Activists smashed the glass in pumps and left messages on them
Activists smashed the glass in pumps and left messages on them (Getty Images)

Several of the demonstrators have previously been charged over allegedly breaking injunctions imposed around oil terminals to prevent Just Stop Oil action.

The group hailed as “a significant victory” a decision by North Warwickshire council that it was no longer pursuing its case against 11 people arrested at Kingsbury oil terminal on Tuesday and Wednesday.

Organisers said protesters had been standing peacefully on a grass verge outside the terminal.

Steven Jarvis, 66, a retired plumber from Devon, who appeared at the Royal Courts of Justice and was granted bail, said: “This government seems determined to drive us ever deeper into the climate crisis and destroy our futures by licensing more oil extraction so their mates in the oil industry can continue making obscene profits at the expense of ordinary working people.

“When the climate crisis and cost of living crisis is caused by oil, the solution is not more oil.  We need to cancel all new fossil fuel licences and pivot to renewables and home insulation.”

Police led away those arrested
Police led away those arrested (Getty Images)

Tez Burns, 34, a bicycle mechanic and physics graduate from Swansea taking part in the action on Friday, said: “I can’t live with myself, knowing what I know, without doing all I can to stop new oil and gas.

“We are suffering the worst cost-of-living crisis in 40 years and facing climate breakdown because of our dependence on oil.

“Yet the government is allowing energy companies to drive us into poverty with skyrocketing energy bills, and is failing to protect us from the consequences of climate collapse.”

Protesters used spray paint
Protesters used spray paint (Getty Images)

A government spokesperson said: “We will not bend to the will of activists who naively want to extinguish North Sea oil and gas production.
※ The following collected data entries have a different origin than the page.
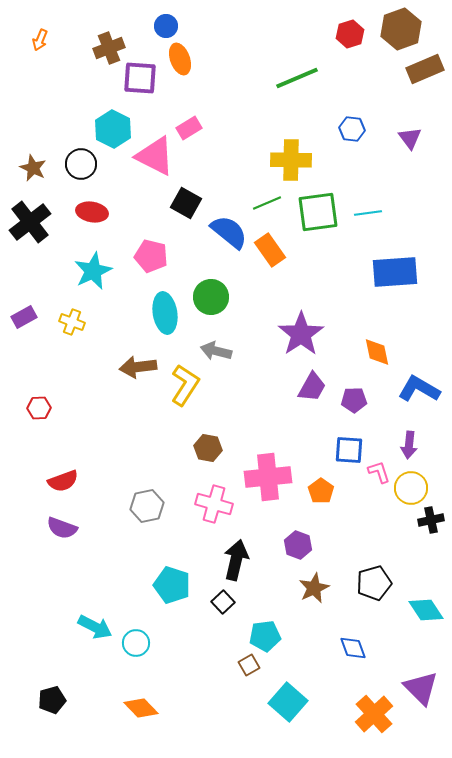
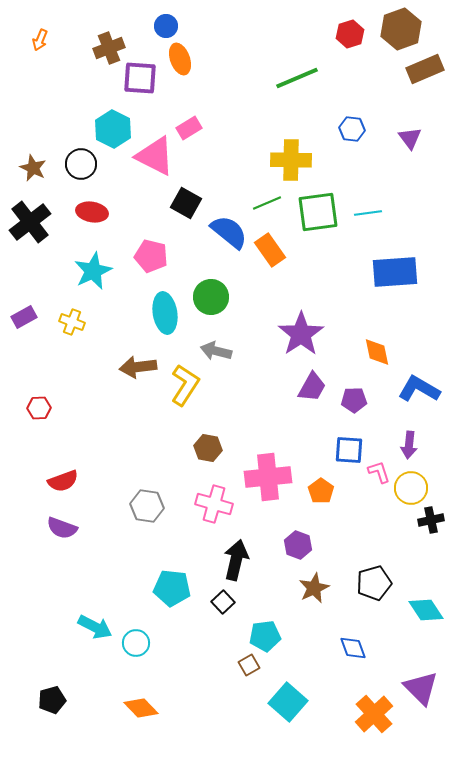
gray hexagon at (147, 506): rotated 20 degrees clockwise
cyan pentagon at (172, 585): moved 3 px down; rotated 12 degrees counterclockwise
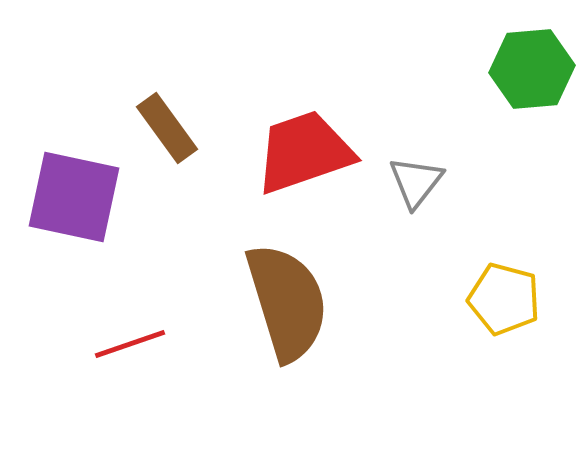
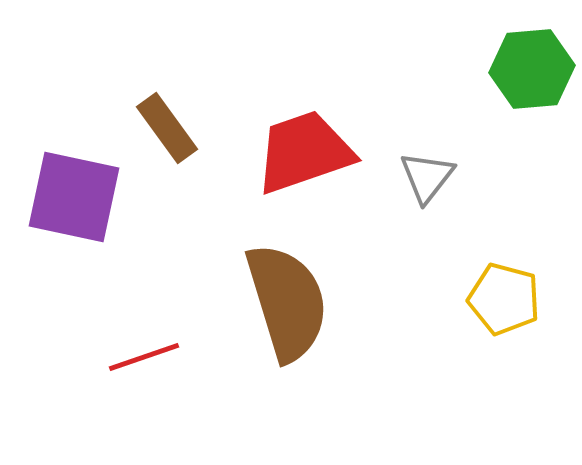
gray triangle: moved 11 px right, 5 px up
red line: moved 14 px right, 13 px down
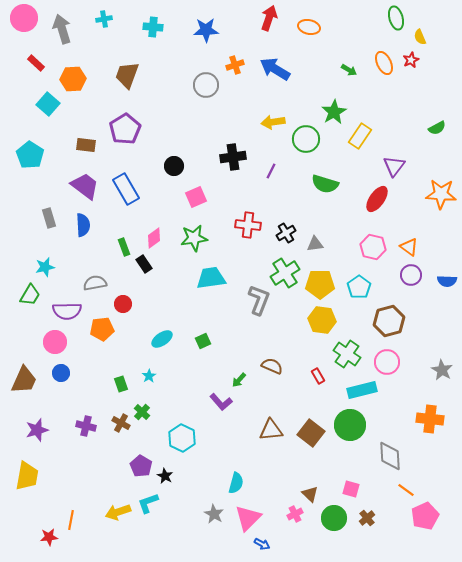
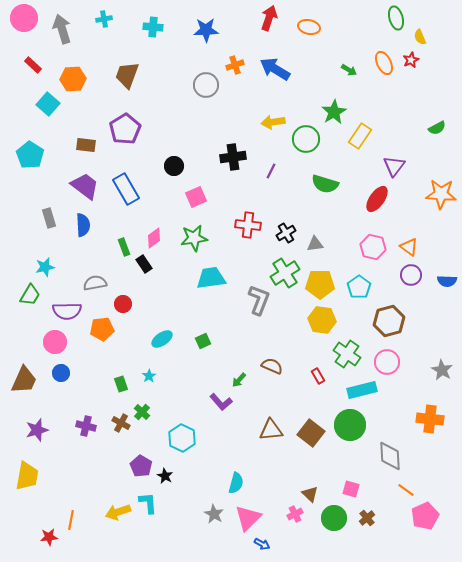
red rectangle at (36, 63): moved 3 px left, 2 px down
cyan L-shape at (148, 503): rotated 105 degrees clockwise
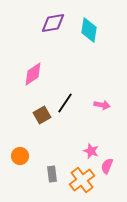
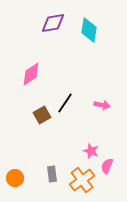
pink diamond: moved 2 px left
orange circle: moved 5 px left, 22 px down
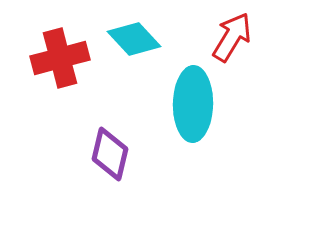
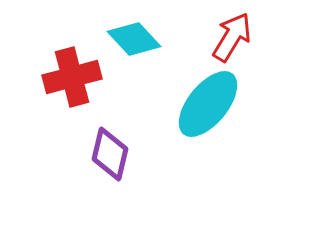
red cross: moved 12 px right, 19 px down
cyan ellipse: moved 15 px right; rotated 38 degrees clockwise
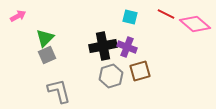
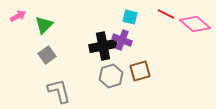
green triangle: moved 1 px left, 13 px up
purple cross: moved 5 px left, 7 px up
gray square: rotated 12 degrees counterclockwise
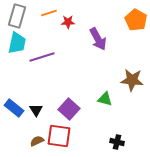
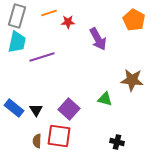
orange pentagon: moved 2 px left
cyan trapezoid: moved 1 px up
brown semicircle: rotated 64 degrees counterclockwise
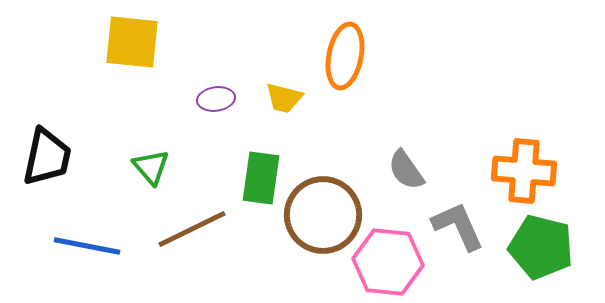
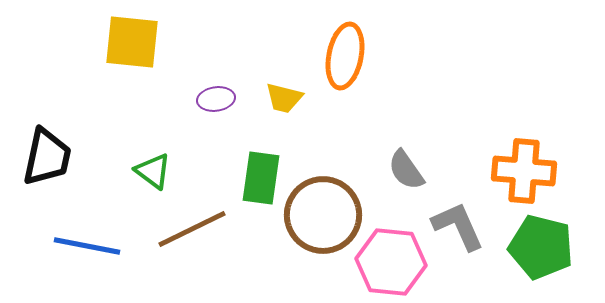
green triangle: moved 2 px right, 4 px down; rotated 12 degrees counterclockwise
pink hexagon: moved 3 px right
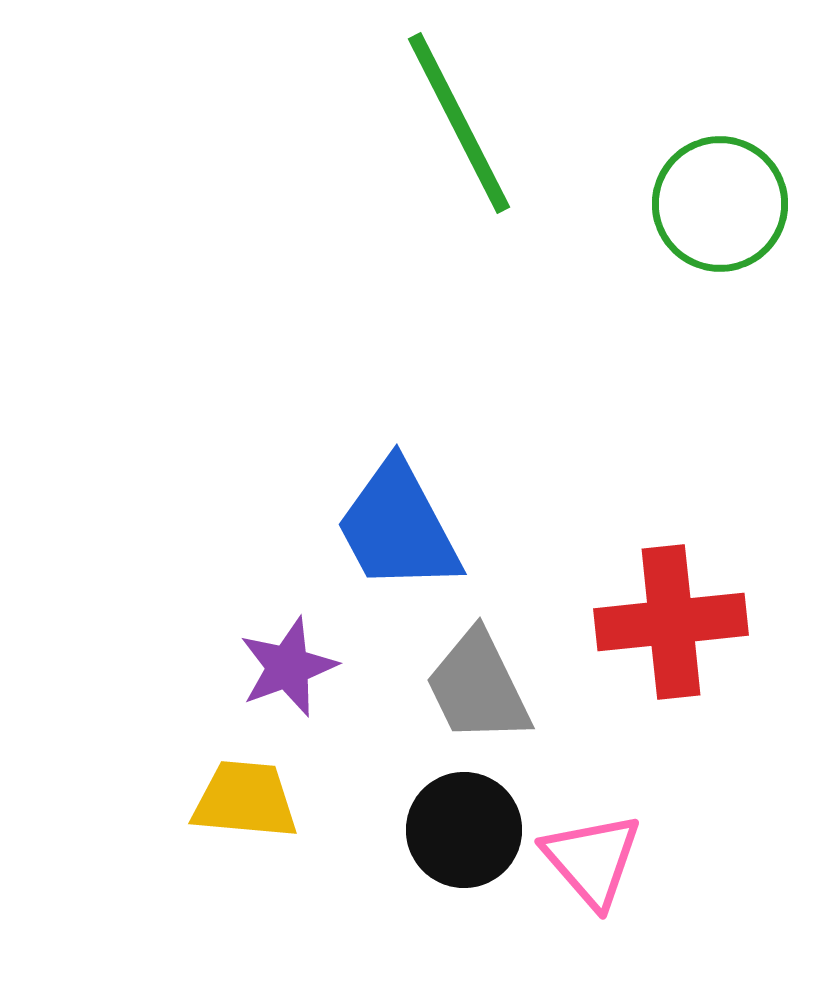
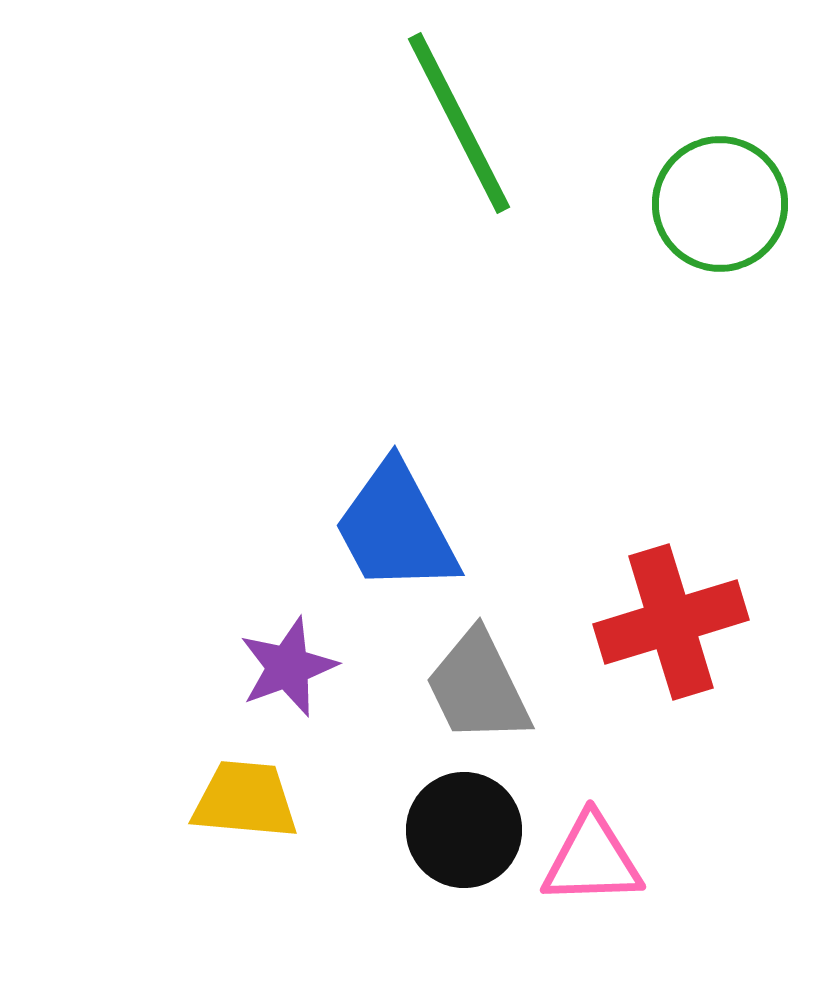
blue trapezoid: moved 2 px left, 1 px down
red cross: rotated 11 degrees counterclockwise
pink triangle: rotated 51 degrees counterclockwise
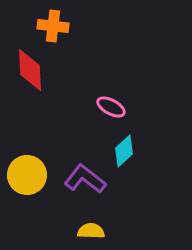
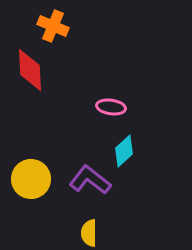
orange cross: rotated 16 degrees clockwise
pink ellipse: rotated 20 degrees counterclockwise
yellow circle: moved 4 px right, 4 px down
purple L-shape: moved 5 px right, 1 px down
yellow semicircle: moved 2 px left, 2 px down; rotated 92 degrees counterclockwise
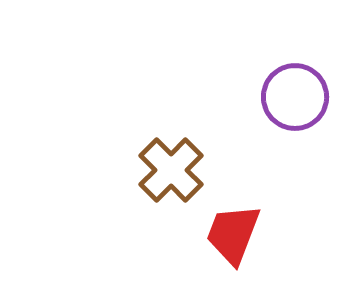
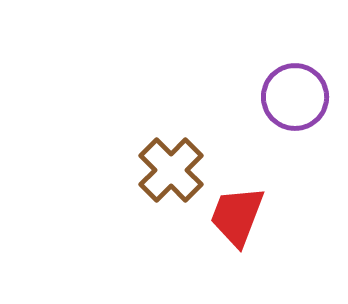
red trapezoid: moved 4 px right, 18 px up
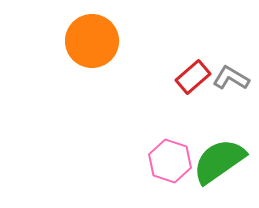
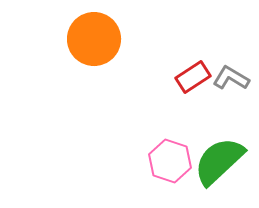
orange circle: moved 2 px right, 2 px up
red rectangle: rotated 8 degrees clockwise
green semicircle: rotated 8 degrees counterclockwise
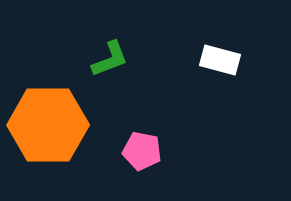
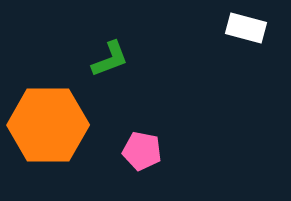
white rectangle: moved 26 px right, 32 px up
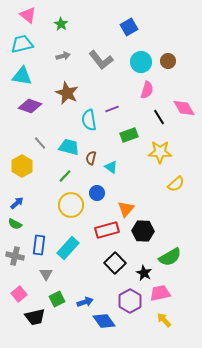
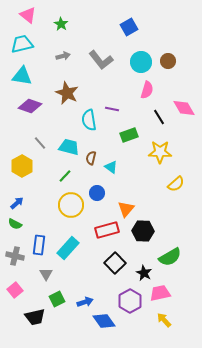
purple line at (112, 109): rotated 32 degrees clockwise
pink square at (19, 294): moved 4 px left, 4 px up
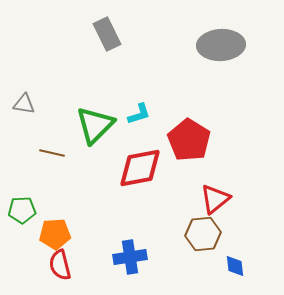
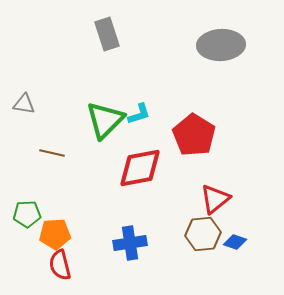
gray rectangle: rotated 8 degrees clockwise
green triangle: moved 10 px right, 5 px up
red pentagon: moved 5 px right, 5 px up
green pentagon: moved 5 px right, 4 px down
blue cross: moved 14 px up
blue diamond: moved 24 px up; rotated 65 degrees counterclockwise
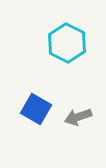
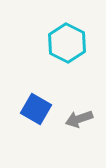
gray arrow: moved 1 px right, 2 px down
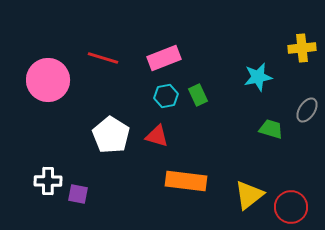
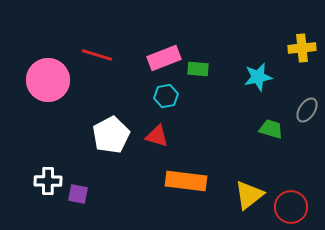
red line: moved 6 px left, 3 px up
green rectangle: moved 26 px up; rotated 60 degrees counterclockwise
white pentagon: rotated 12 degrees clockwise
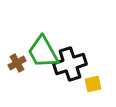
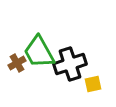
green trapezoid: moved 4 px left
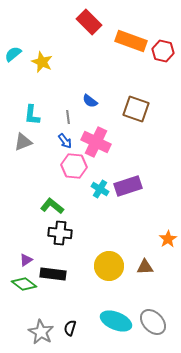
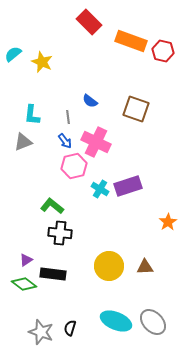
pink hexagon: rotated 20 degrees counterclockwise
orange star: moved 17 px up
gray star: rotated 10 degrees counterclockwise
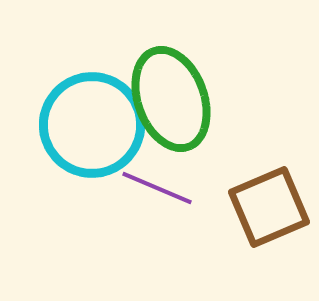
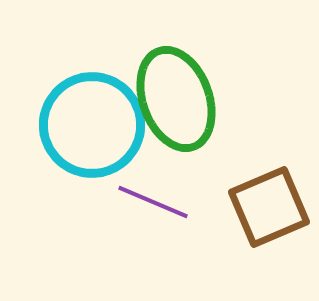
green ellipse: moved 5 px right
purple line: moved 4 px left, 14 px down
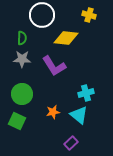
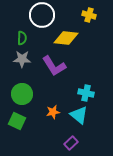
cyan cross: rotated 28 degrees clockwise
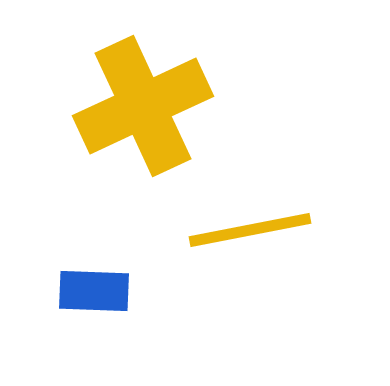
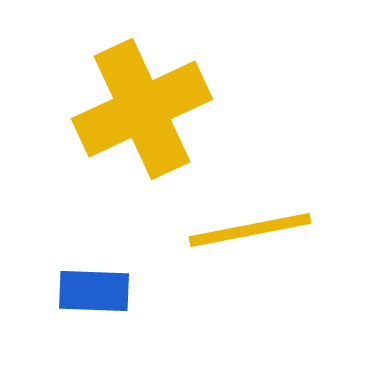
yellow cross: moved 1 px left, 3 px down
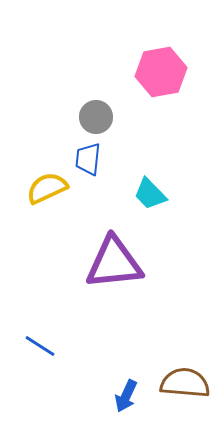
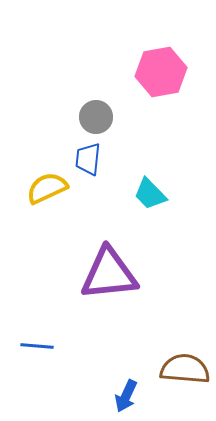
purple triangle: moved 5 px left, 11 px down
blue line: moved 3 px left; rotated 28 degrees counterclockwise
brown semicircle: moved 14 px up
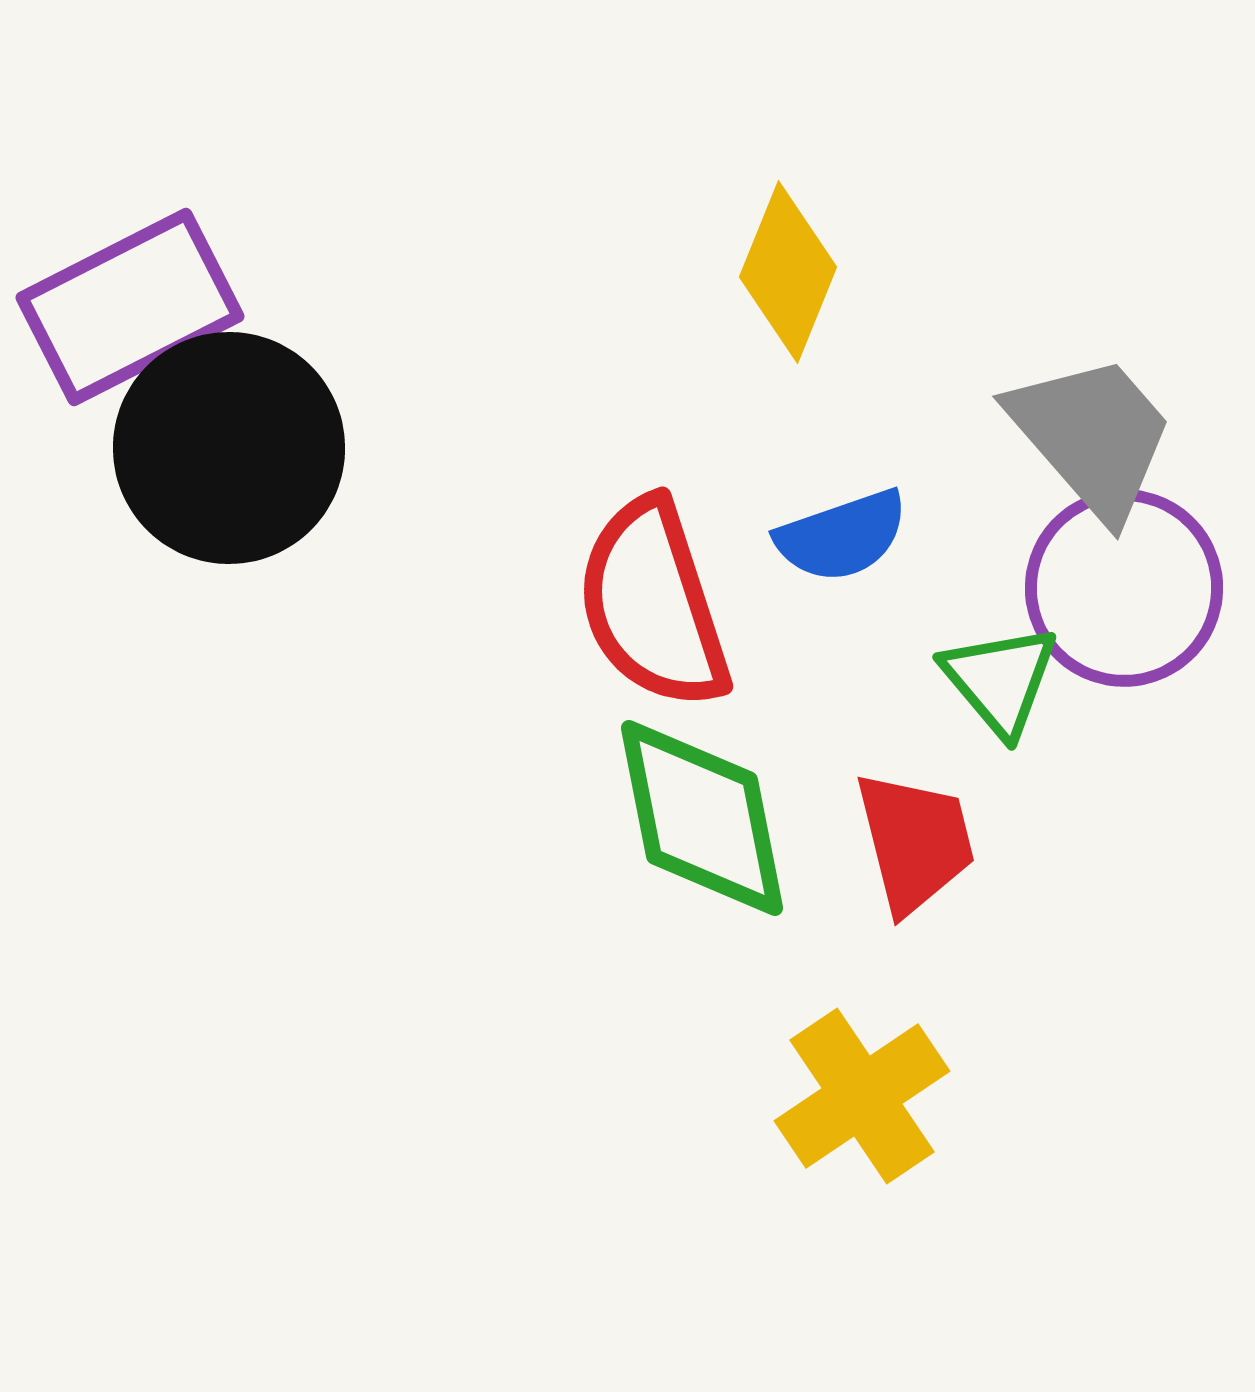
Doing so would put energy security and British jobs at risk, and simply increase foreign imports, while not reducing demand.

“We are committed to a strong North Sea industry as we transition away from fossil fuels over the coming decades, and our recent British Energy Security Strategy sets out a long-term plan to ramp up renewables and nuclear energy.”

Chancellor Nadhim Zahawi has insisted “nothing is off the table” when it comes to action on soaring energy bills and the Treasury is “working up options” to support households as their finances come under further strain.